By Anthony McClean, Editor-In-Chief Emeritus
A look back at how the Field Generals fared during Super Wild Card Weekend.
Jalen Hurts, Philadelphia (Loss at Tampa Bay)
This one was ugly from the first snap to the last snap. Tampa Bay (14-4) set the tempo from the start, with Tom Brady leading a pair of long TD drives in the opening quarter and building the lead to 17-0 by halftime. The Bucs defense did its part, too, intercepting Hurts twice in the Philadelphia quarterback’s playoff debut. The Bucs ran 25 plays to Philadelphia’s eight in the first quarter, outgaining the Eagles 137 yards to 17 and compiling an 11-1 edge in first downs. The youngest quarterback to start a playoff game for the Eagles at 23, No. 1 finished his playoff debut 23 of 43 passing for 258 yards. He ran for a team-high 39 yards on eight attempts, with the Eagles finishing with 95 yards rushing overall — well below their season average of 159.7 per game.
Dak Prescott, Dallas (Loss vs. San Francisco)
The long wait for Dallas (12-6) to reach even an NFC championship game will tick up to 27 years after another first-game flameout in the postseason. Nursing a lead late, San Francisco attempted to run out most of the clock, and the 49ers intended to go for the win on fourth down when a run from Deebo Samuel ended up short — by inches after the ball was nudged upon review. Instead, San Francisco punted after a false start, giving Dallas one more chance. The Cowboys started at their 20 with 32 seconds to go. Following a pair of completions with 14 seconds left, Dak shockingly took off on a designed run and slid at the end of a 17-yard run, with about eight seconds to go. Umpire Ramon George bumped Prescott trying to set the spot. The snap from the San Francisco 24 came after the clock expired. Dallas coach Mike McCarthy suggested Prescott was slowed by the collision with George, and that a sideline official assured him the play was being reviewed.
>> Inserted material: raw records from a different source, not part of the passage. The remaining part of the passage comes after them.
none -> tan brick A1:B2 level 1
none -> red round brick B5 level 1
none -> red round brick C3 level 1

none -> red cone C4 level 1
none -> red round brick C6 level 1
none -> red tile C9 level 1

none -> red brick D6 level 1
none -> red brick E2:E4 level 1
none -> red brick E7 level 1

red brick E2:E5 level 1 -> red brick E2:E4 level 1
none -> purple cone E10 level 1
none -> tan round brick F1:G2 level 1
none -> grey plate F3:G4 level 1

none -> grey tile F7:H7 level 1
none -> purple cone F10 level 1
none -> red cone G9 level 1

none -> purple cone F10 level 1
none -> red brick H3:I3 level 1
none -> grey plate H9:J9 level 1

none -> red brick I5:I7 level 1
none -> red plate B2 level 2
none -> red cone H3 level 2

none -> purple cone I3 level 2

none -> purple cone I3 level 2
Players from both teams streamed onto the field immediately after Prescott took the snap and spiked the ball, and many did a U-turn as officials discussed the play. Then, referee, Alex Kemp announced the game was over. A franchise postseason record of 14 penalties did not help the boys from Arlington, but the bizarre ending is what this game will be remembered for. On the day, No. 4 was 23 of 43 for 254 yards and was sacked five times. Defensively, the Niners also held Ezekiel Elliott to 31 yards on 12 carries as the Cowboys were outgained 169-77 on the ground.
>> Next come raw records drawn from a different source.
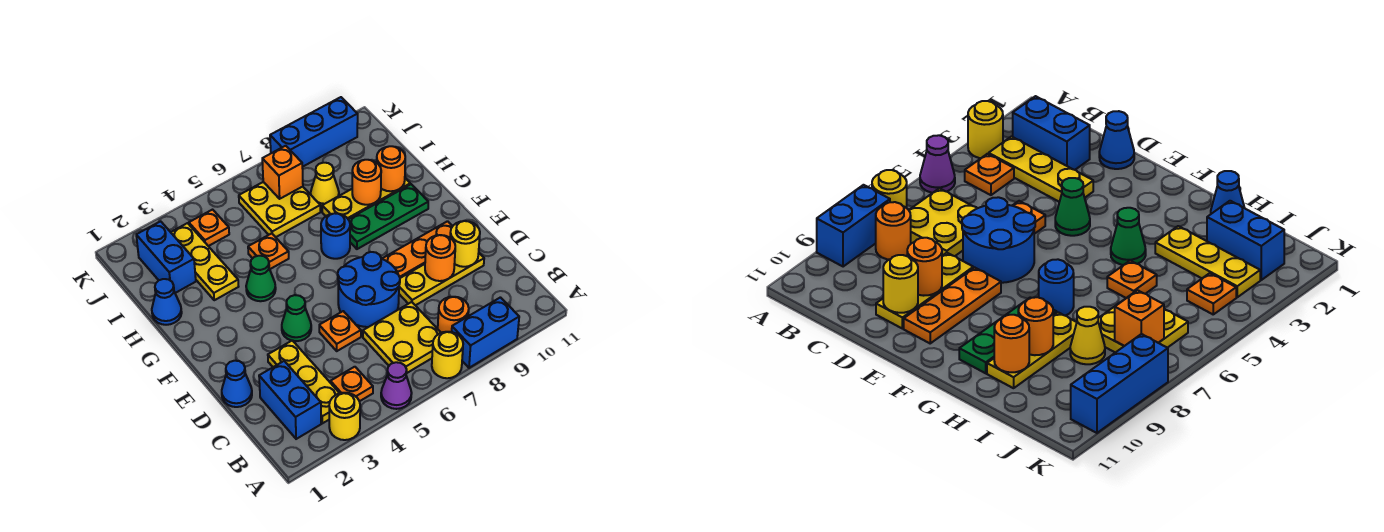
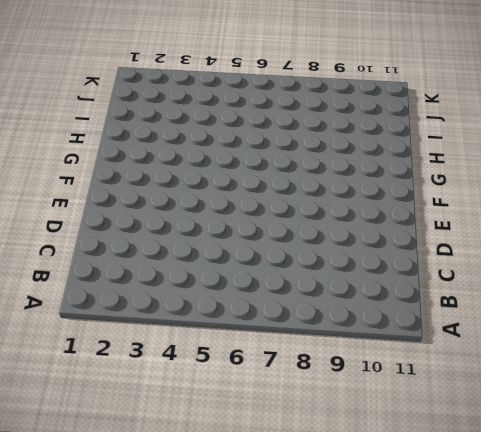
none -> yellow round brick A3 level 1
none -> purple cone A5 level 1
none -> yellow round brick A7 level 1
none -> blue brick A8:A9 level 1

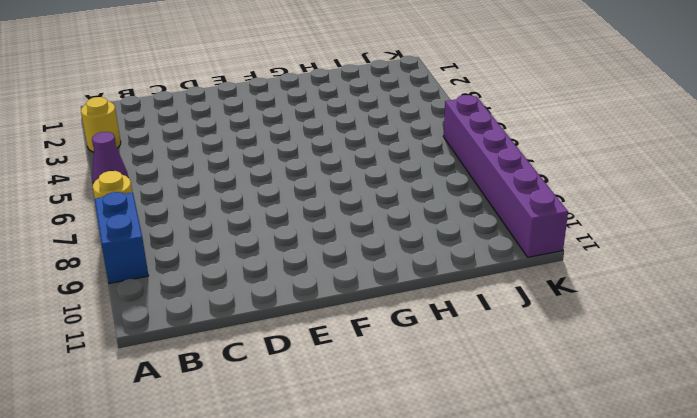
purple brick K6:K11 level 1 -> blue brick K8:K10 level 1
none -> blue brick B2:C2 level 1
none -> yellow plate B3:D3 level 1
none -> orange plate B4 level 1
none -> yellow plate B6:C7 level 1

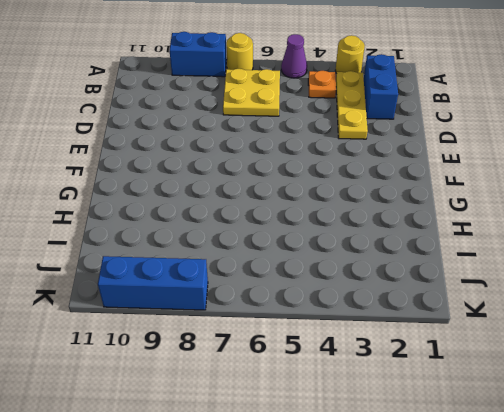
none -> orange round brick B8 level 1
none -> blue cone D1 level 1
none -> orange plate D5 level 1
none -> blue round brick D6:E7 level 1

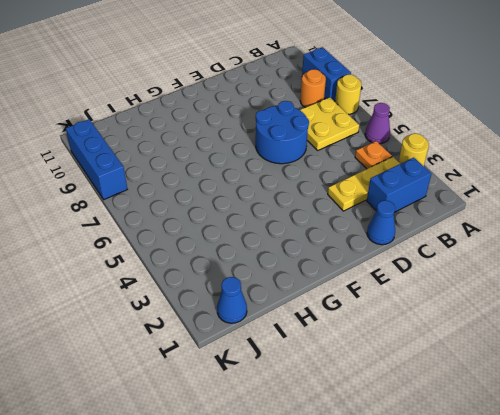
blue cone J1 level 1 -> blue cone H1 level 1
none -> orange plate D5 level 1
none -> yellow plate D8:D10 level 1
none -> green cone E4 level 1
none -> orange plate E8:E10 level 1

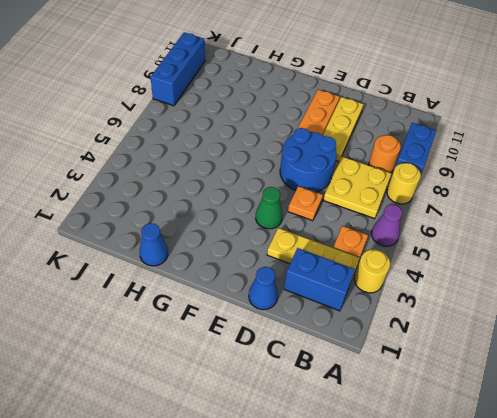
none -> green cone G4 level 1
none -> blue round brick G7 level 1
none -> green plate G8:G10 level 1
none -> yellow plate H3:J3 level 1

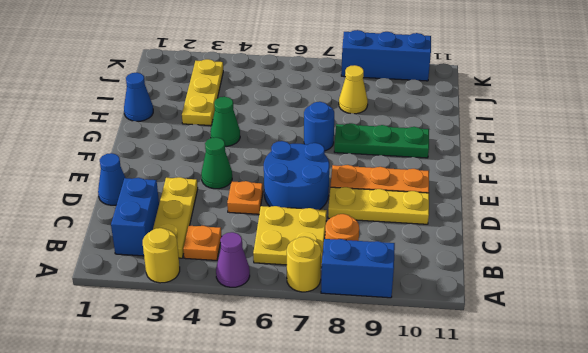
none -> orange plate H5 level 1
none -> yellow plate H8:H10 level 1
none -> blue brick I2:J2 level 1
none -> yellow plate I6:J7 level 1

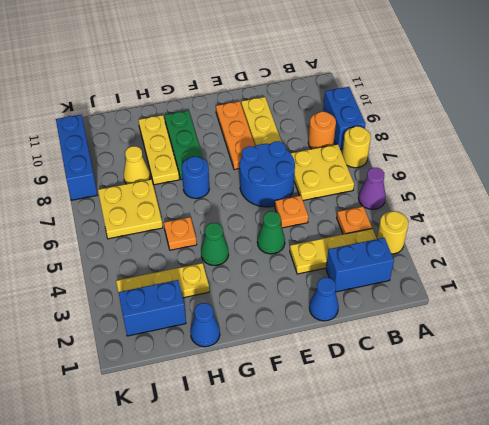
none -> orange plate J4 level 1
none -> orange round brick D9 level 2
none -> yellow round brick D10 level 2
none -> orange round brick H9 level 2

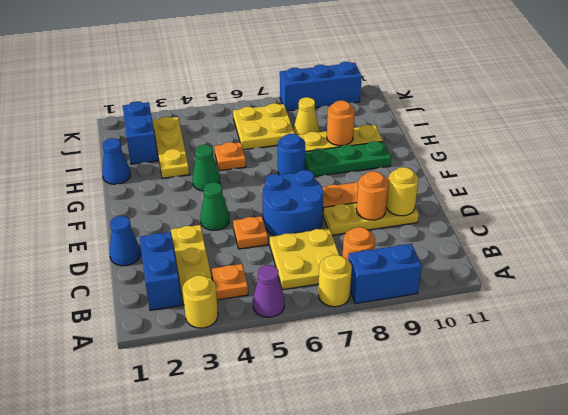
none -> orange plate J4 level 1
none -> orange round brick H10 level 2
none -> orange brick J7 level 2

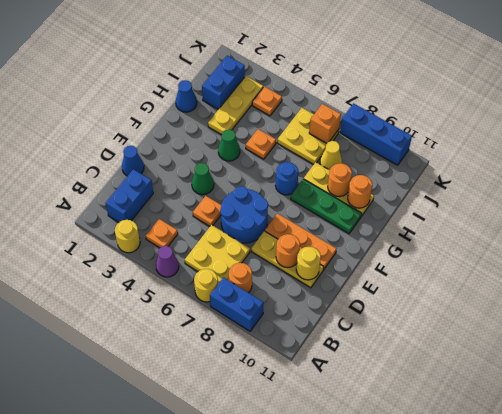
none -> yellow plate B3:D3 level 1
Patrick Mahomes, Kansas City (Win vs. Pittsburgh)
It took a misplay on offense that lead the Steelers to an early score that opened up the inner beast in Mr. Mahomes. No. 15 proceeded to throw for 404 yards and five scores, leading Kansas City to the end zone on six straight possessions after the turnover, and the Chiefs cruised through the second half for a wild-card victory. In the span of fewer than six minutes, Mahomes and the Chiefs had turned a seven-point deficit into a 21-7 lead. The performance not only sent Kansas City into the divisional round of the playoffs, but it also turned Sunday night’s game against Buffalo — a rematch of last year’s AFC title game — into appointment viewing. Ironically, the Bills had a similarly easy time with their 47-17 victory over New England the previous evening. Judging by the final score, you’d never guess the first quarter was all about defense: The Steelers ran 14 plays and went 12 yards, while the Chiefs had more punt return yards (70) than they had from scrimmage (62). It wasn’t quite the 23-0 halftime advantage the Chiefs had in their December blowout of the Steelers, but it sure felt that way. Roethlisberger was 5 of 14 for 24 yards in the first half and Pittsburgh had 55 yards total offense.
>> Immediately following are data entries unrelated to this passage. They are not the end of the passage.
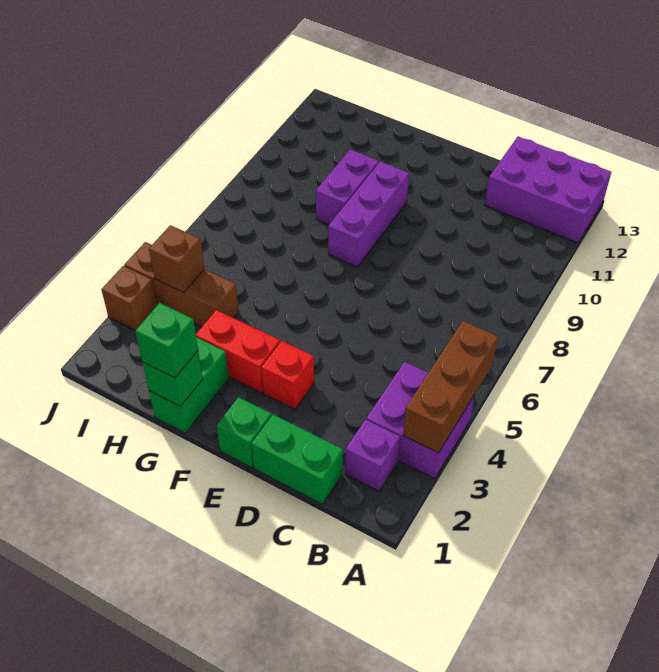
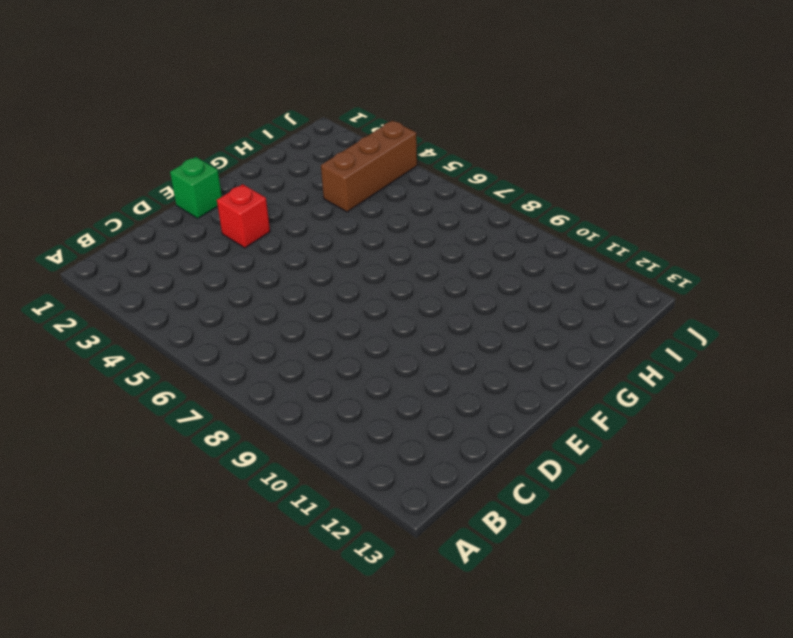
none -> purple brick A3:B4 level 1
none -> purple brick A12:C13 level 1
none -> purple brick B2 level 1

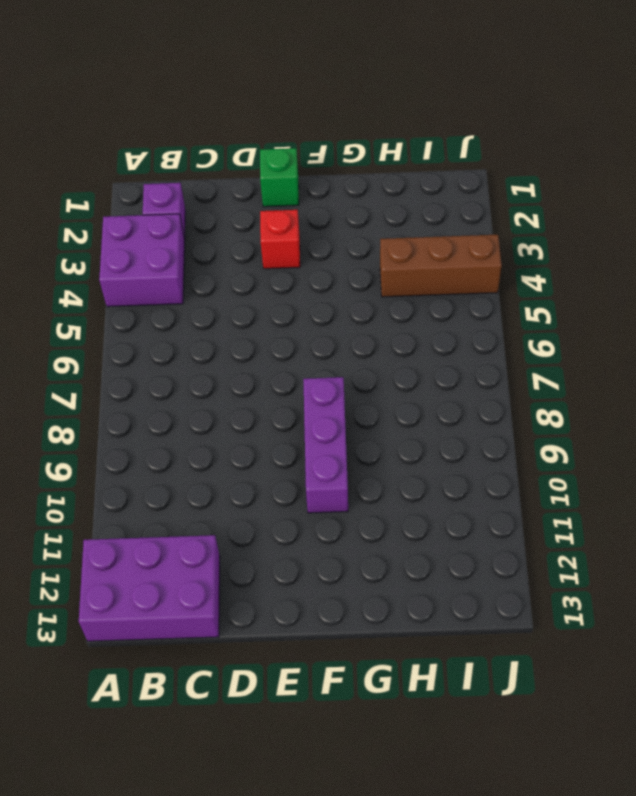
none -> green brick C1:D1 level 1
none -> red brick F3:G3 level 1
none -> green brick G1:G2 level 1

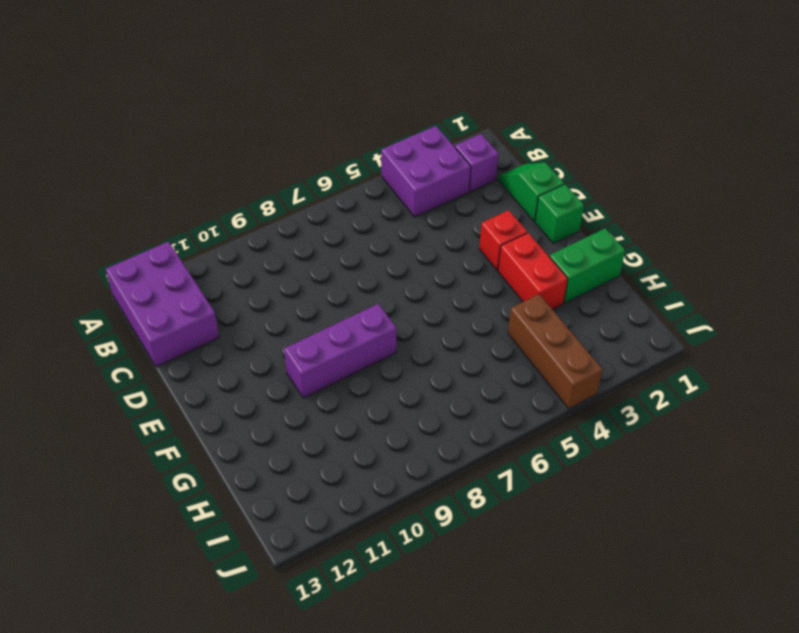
green slope C1:D1 level 1 top D -> green brick C1:D1 level 1
none -> purple brick G9:G10 level 1
none -> brown brick J3 level 1
none -> brown brick A3:A5 level 2

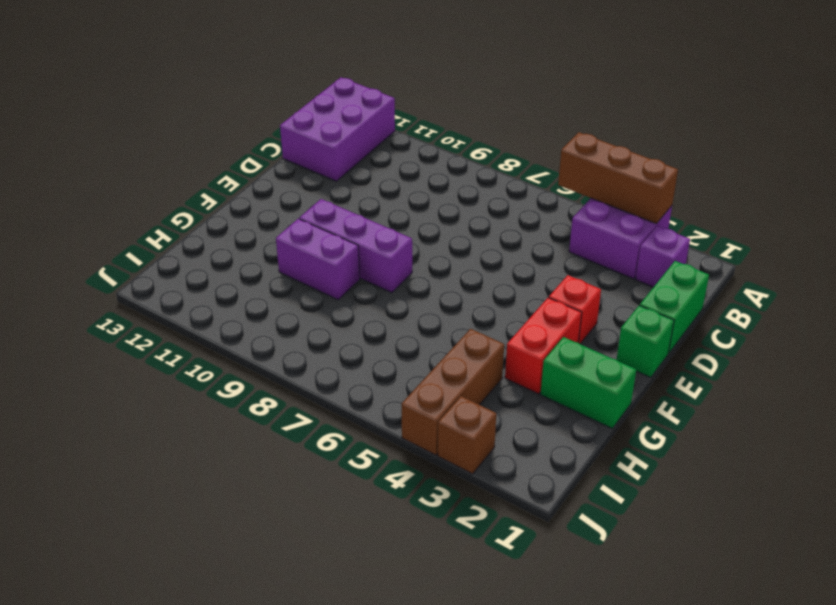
none -> green brick G1 level 2
none -> brown brick I4 level 2
none -> green brick G1 level 3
Kyler Murray, Arizona (Loss at L.A. Rams)
In a game that mirrored Arizona’s late-season collapse, the Rams jumped on the Cardinals early and cruised into the divisional round. At one point, the Rams had 163 yards of offense and the Cardinals minus-3. Murray, in his first playoff game, played arguably the poorest game of his career. At halftime, he had completed just 7-of-17 passes for 28 yards, two interceptions, and a passer rating of only 9.3 as the Rams piled up a 21-0 lead. Of the Cardinals’ seven first-half possessions, five were three-and-outs and the other two were the picks. Overall, No. 1 finished 19 for 34 for 137 yards. But the damage had long been done. But the troubles that plagued the Cardinals down the stretch – taking a team that was once 7-0 and 10-2 to a final 11-6 regular-season record – seemed to follow.